- What you should do
Count how many lines in the data hold the word "systems", and give that number alone.

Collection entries
★ ★ ★ ★ ★

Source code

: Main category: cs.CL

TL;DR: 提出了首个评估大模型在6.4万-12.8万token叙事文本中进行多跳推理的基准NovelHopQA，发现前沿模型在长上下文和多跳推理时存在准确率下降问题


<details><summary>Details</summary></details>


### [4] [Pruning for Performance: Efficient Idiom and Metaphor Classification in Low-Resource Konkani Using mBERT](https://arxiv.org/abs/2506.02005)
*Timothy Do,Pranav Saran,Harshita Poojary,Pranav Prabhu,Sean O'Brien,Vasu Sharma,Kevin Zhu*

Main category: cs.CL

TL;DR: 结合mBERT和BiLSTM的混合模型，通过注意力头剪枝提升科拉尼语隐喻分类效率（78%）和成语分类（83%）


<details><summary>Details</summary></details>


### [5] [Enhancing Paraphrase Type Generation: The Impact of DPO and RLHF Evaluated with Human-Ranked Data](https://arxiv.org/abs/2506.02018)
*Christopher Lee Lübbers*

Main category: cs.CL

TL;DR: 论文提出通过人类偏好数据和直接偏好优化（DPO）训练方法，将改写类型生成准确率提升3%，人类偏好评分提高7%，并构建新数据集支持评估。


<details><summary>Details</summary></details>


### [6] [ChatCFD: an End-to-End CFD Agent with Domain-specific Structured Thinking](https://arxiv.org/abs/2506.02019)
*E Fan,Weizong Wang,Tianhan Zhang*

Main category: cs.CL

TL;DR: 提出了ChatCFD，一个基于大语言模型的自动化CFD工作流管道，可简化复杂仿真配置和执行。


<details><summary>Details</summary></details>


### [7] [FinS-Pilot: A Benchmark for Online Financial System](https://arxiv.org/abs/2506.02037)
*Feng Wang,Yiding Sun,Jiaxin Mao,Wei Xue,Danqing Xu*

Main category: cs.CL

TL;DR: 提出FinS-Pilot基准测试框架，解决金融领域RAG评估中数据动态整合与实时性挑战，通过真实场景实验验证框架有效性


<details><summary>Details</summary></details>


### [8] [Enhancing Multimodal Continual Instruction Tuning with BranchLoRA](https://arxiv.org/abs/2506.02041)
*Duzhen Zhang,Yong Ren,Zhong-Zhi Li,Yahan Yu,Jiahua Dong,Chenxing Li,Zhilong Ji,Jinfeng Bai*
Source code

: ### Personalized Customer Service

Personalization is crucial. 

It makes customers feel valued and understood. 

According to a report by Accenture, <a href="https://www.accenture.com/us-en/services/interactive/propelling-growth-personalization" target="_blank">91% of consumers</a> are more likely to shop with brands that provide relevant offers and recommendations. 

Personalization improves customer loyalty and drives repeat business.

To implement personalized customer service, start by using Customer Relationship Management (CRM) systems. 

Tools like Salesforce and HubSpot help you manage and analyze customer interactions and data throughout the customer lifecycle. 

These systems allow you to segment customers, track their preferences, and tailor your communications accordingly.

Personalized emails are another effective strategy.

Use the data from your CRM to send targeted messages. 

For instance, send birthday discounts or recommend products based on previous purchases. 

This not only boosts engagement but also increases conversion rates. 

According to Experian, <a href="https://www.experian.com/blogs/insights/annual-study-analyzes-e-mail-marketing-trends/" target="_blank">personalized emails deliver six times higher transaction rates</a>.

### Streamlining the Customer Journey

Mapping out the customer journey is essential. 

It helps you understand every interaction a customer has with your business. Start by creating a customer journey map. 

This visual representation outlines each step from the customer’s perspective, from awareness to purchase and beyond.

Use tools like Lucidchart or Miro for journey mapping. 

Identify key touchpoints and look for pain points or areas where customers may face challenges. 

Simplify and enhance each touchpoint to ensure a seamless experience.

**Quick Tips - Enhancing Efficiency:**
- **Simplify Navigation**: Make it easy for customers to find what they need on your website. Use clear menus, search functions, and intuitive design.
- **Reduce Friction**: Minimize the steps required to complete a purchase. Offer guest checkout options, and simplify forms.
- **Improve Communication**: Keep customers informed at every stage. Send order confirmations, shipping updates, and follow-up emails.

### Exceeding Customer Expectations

★ ★ ★ ★ ★

- Response to the exercise
2